As our Nation continues to recover from the worst financial crisis since Black Tuesday in 1929 and the deepest recession since the Great Depression, the chairman of the Federal Reserve is one of the most important positions in the Federal Government.

Earlier this month, Goldman Sachs--the Wall Street behemoth--announced a bonus pool of $16.2 billion. JP Morgan recently handed out a $9.3 billion set of bonus payments. The Wall Street Journal reports that Bank of America is expected to match the bonus level that it paid in 2007--prior to the collapse of the financial bubble and the taxpayer bailout.

These bonuses make it clear that Wall Street has recovered from the economic downturn--a recovery further indicated by the TED spread, which fell today to 0.17, signaling recovery for the banking system.

INSTRUCTION:
Quote the statement on Wall Street bonuses from "As our Nation" to "the banking system.". The listing after this passage isn't needed for anything here.

MATERIAL SHOWN:
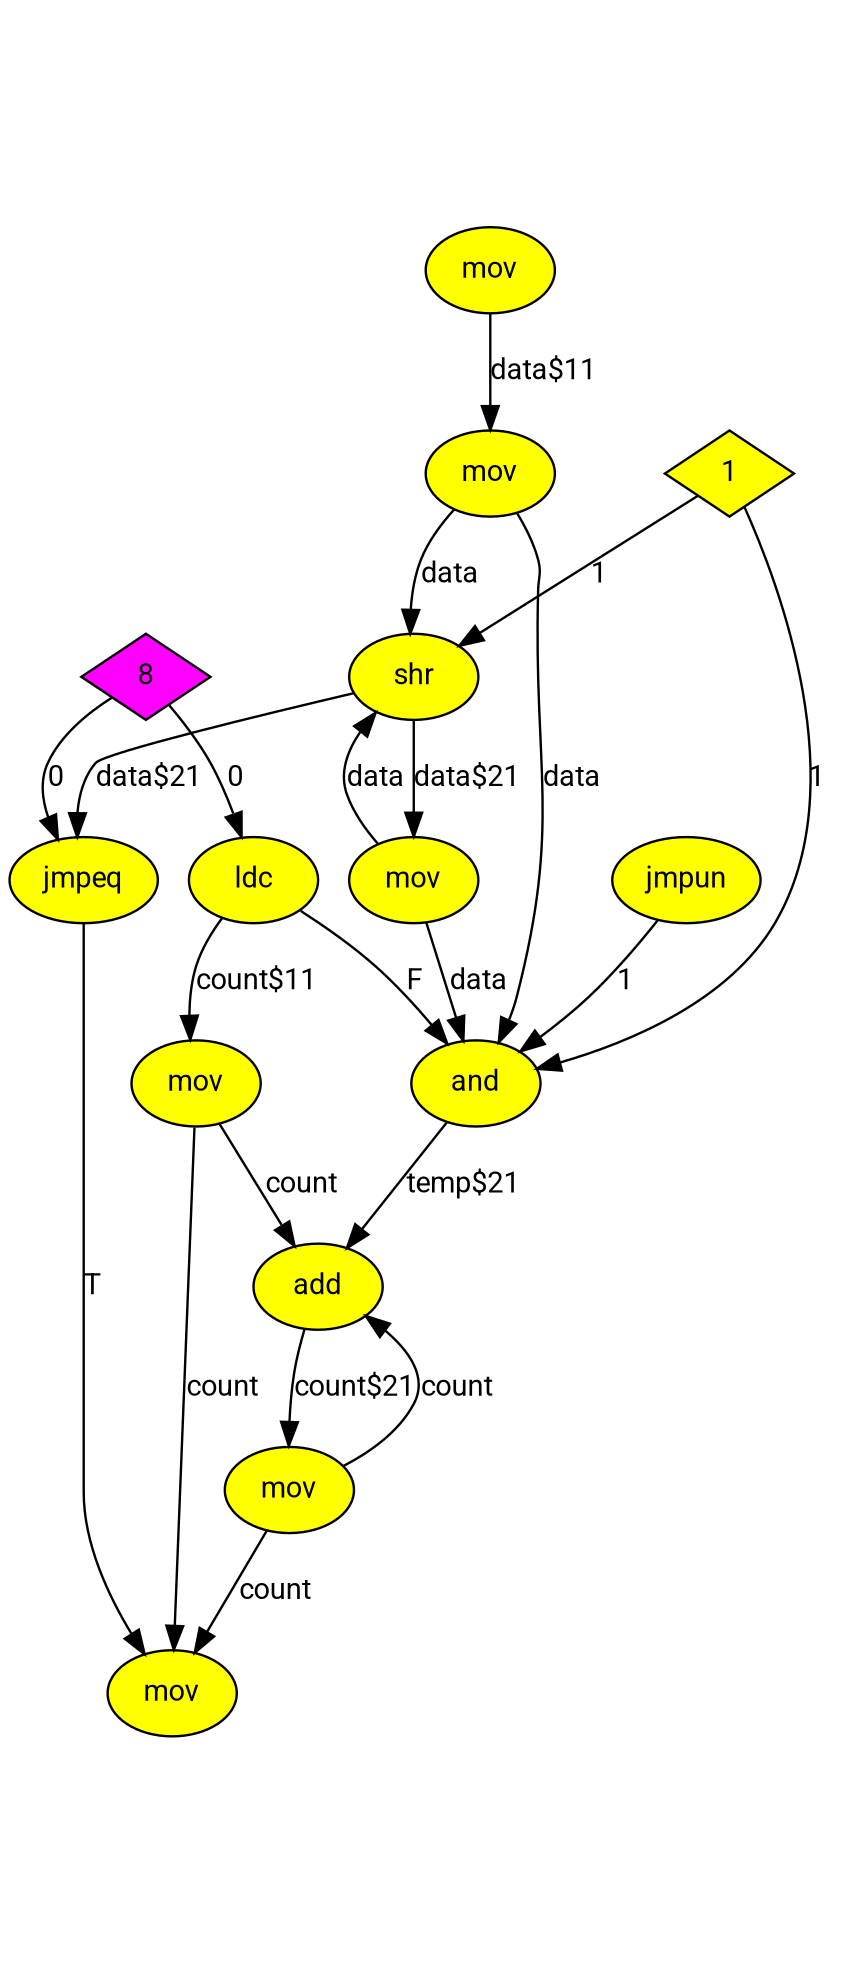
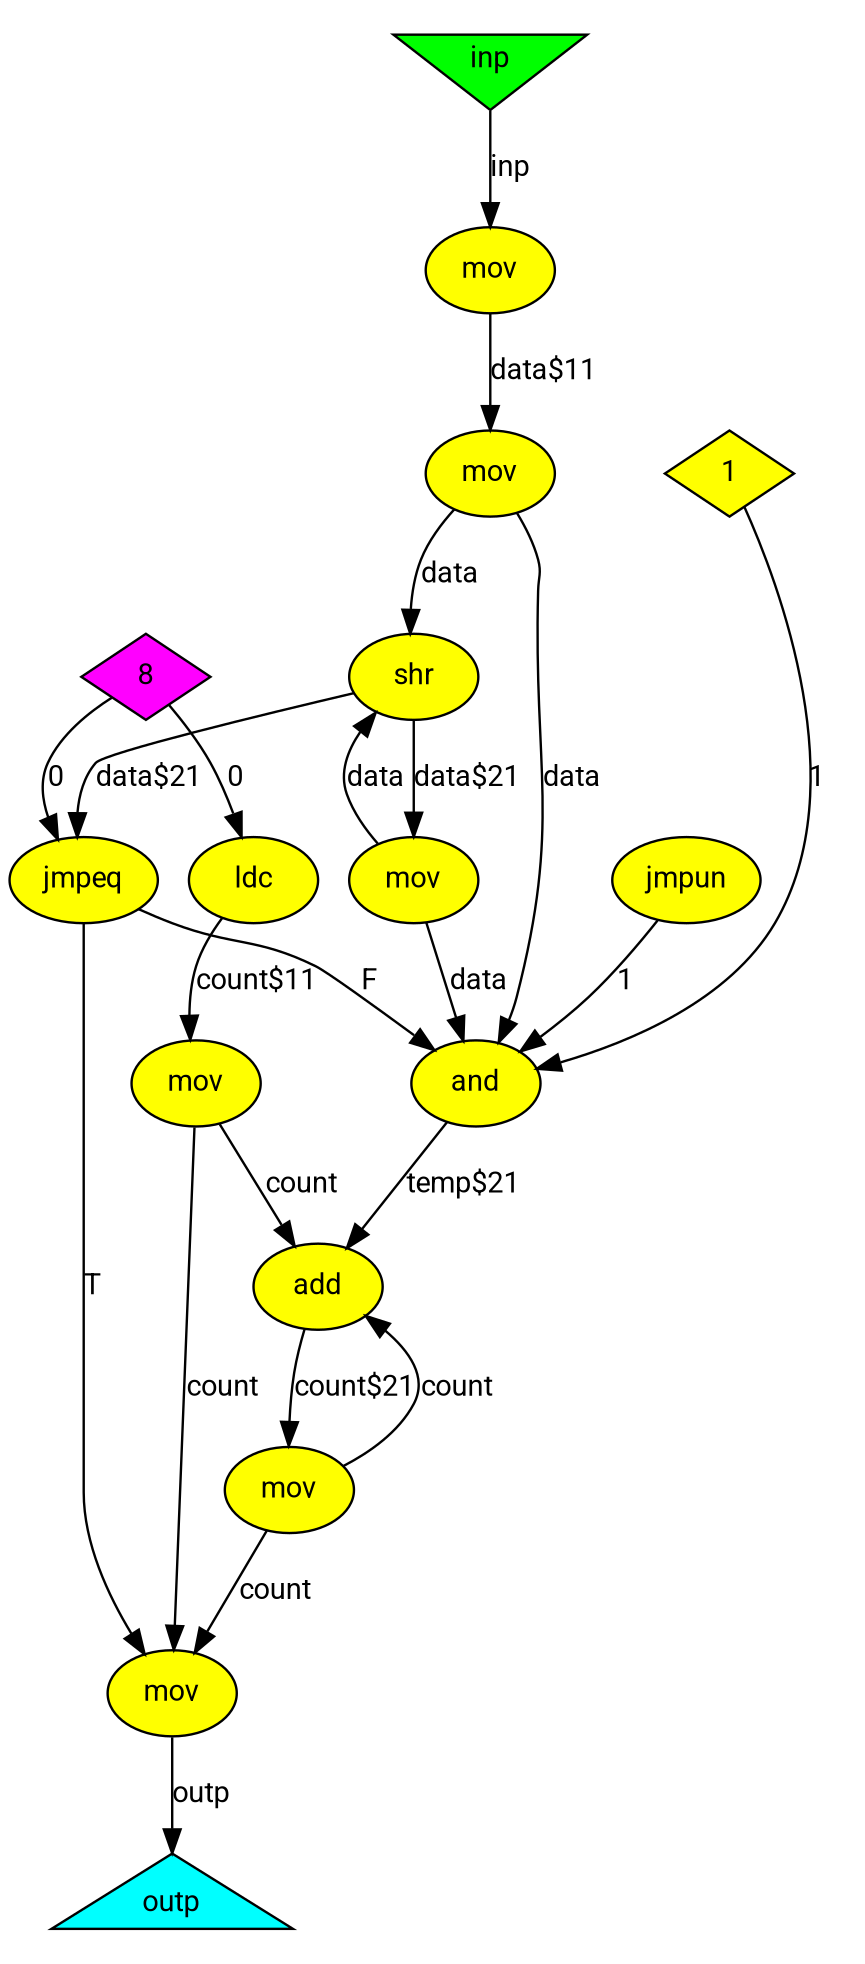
  digraph {
    fontname=Roboto
    nodesep=0.175
    rankdir=TB
    node [argix=-1 dataspec=na fillcolor=yellow fontname=Roboto fontsize=12 ntype=operation shape=ellipse style=filled]
    edge [argix=-1 dataspec=u32 etype=D fontname=Roboto fontsize=12 order=1 vtype=localvar]
    n1 [label=add]
    n2 [label=mov]
    n3 [label=mov]
    n4 [label=and]
    n5 [dataspec=u32 fillcolor=magenta label=8 ntype=constant shape=diamond]
    n6 [label=jmpeq]
    n7 [label=ldc]
    n8 [label=mov]
    n9 [dataspec=u32 label=1 ntype=constant shape=diamond]
    n10 [label=shr]
    n11 [label=mov]
+   n12 [argix=0 dataspec=u32 fillcolor=green label=inp ntype=invar shape=invtriangle]
    n13 [label=mov]
    n14 [label=mov]
+   n15 [argix=0 dataspec=u32 fillcolor=cyan label=outp ntype=outvar shape=triangle]
    n16 [label=jmpun]
    n1 -> n2 [label="count$21"]
    n2 -> n1 [label=count]
    n2 -> n3 [label=count]
+   n3 -> n15 [label=outp vtype=outarg]
    n4 -> n1 [label="temp$21" order=2]
    n5 -> n6 [label=0 order=2 vtype=globalvar]
    n5 -> n7 [label=0 vtype=globalvar]
    n6 -> n3 [dataspec=u1 etype=T label=T vtype=""]
-   n7 -> n4 [dataspec=u1 etype=F label=F order=2 vtype=""]
+   n6 -> n4 [dataspec=u1 etype=F label=F order=2 vtype=""]
    n7 -> n8 [label="count$11"]
    n8 -> n1 [label=count]
    n8 -> n3 [label=count]
    n9 -> n4 [label=1 order=2 vtype=globalvar]
-   n9 -> n10 [label=1 order=2 vtype=globalvar]
    n10 -> n6 [label="data$21"]
    n10 -> n11 [label="data$21"]
    n11 -> n4 [label=data]
    n11 -> n10 [label=data]
+   n12 -> n13 [label=inp vtype=inarg]
    n13 -> n14 [label="data$11"]
    n14 -> n4 [label=data]
    n14 -> n10 [label=data]
    n16 -> n4 [dataspec=u1 etype=U label=1 vtype=""]
  }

SOLUTION TO THIS EXERCISE:
As our Nation continues to recover from the worst financial crisis since Black Tuesday in 1929 and the deepest recession since the Great Depression, the chairman of the Federal Reserve is one of the most important positions in the Federal Government.

Earlier this month, Goldman Sachs--the Wall Street behemoth--announced a bonus pool of $16.2 billion. JP Morgan recently handed out a $9.3 billion set of bonus payments. The Wall Street Journal reports that Bank of America is expected to match the bonus level that it paid in 2007--prior to the collapse of the financial bubble and the taxpayer bailout.

These bonuses make it clear that Wall Street has recovered from the economic downturn--a recovery further indicated by the TED spread, which fell today to 0.17, signaling recovery for the banking system.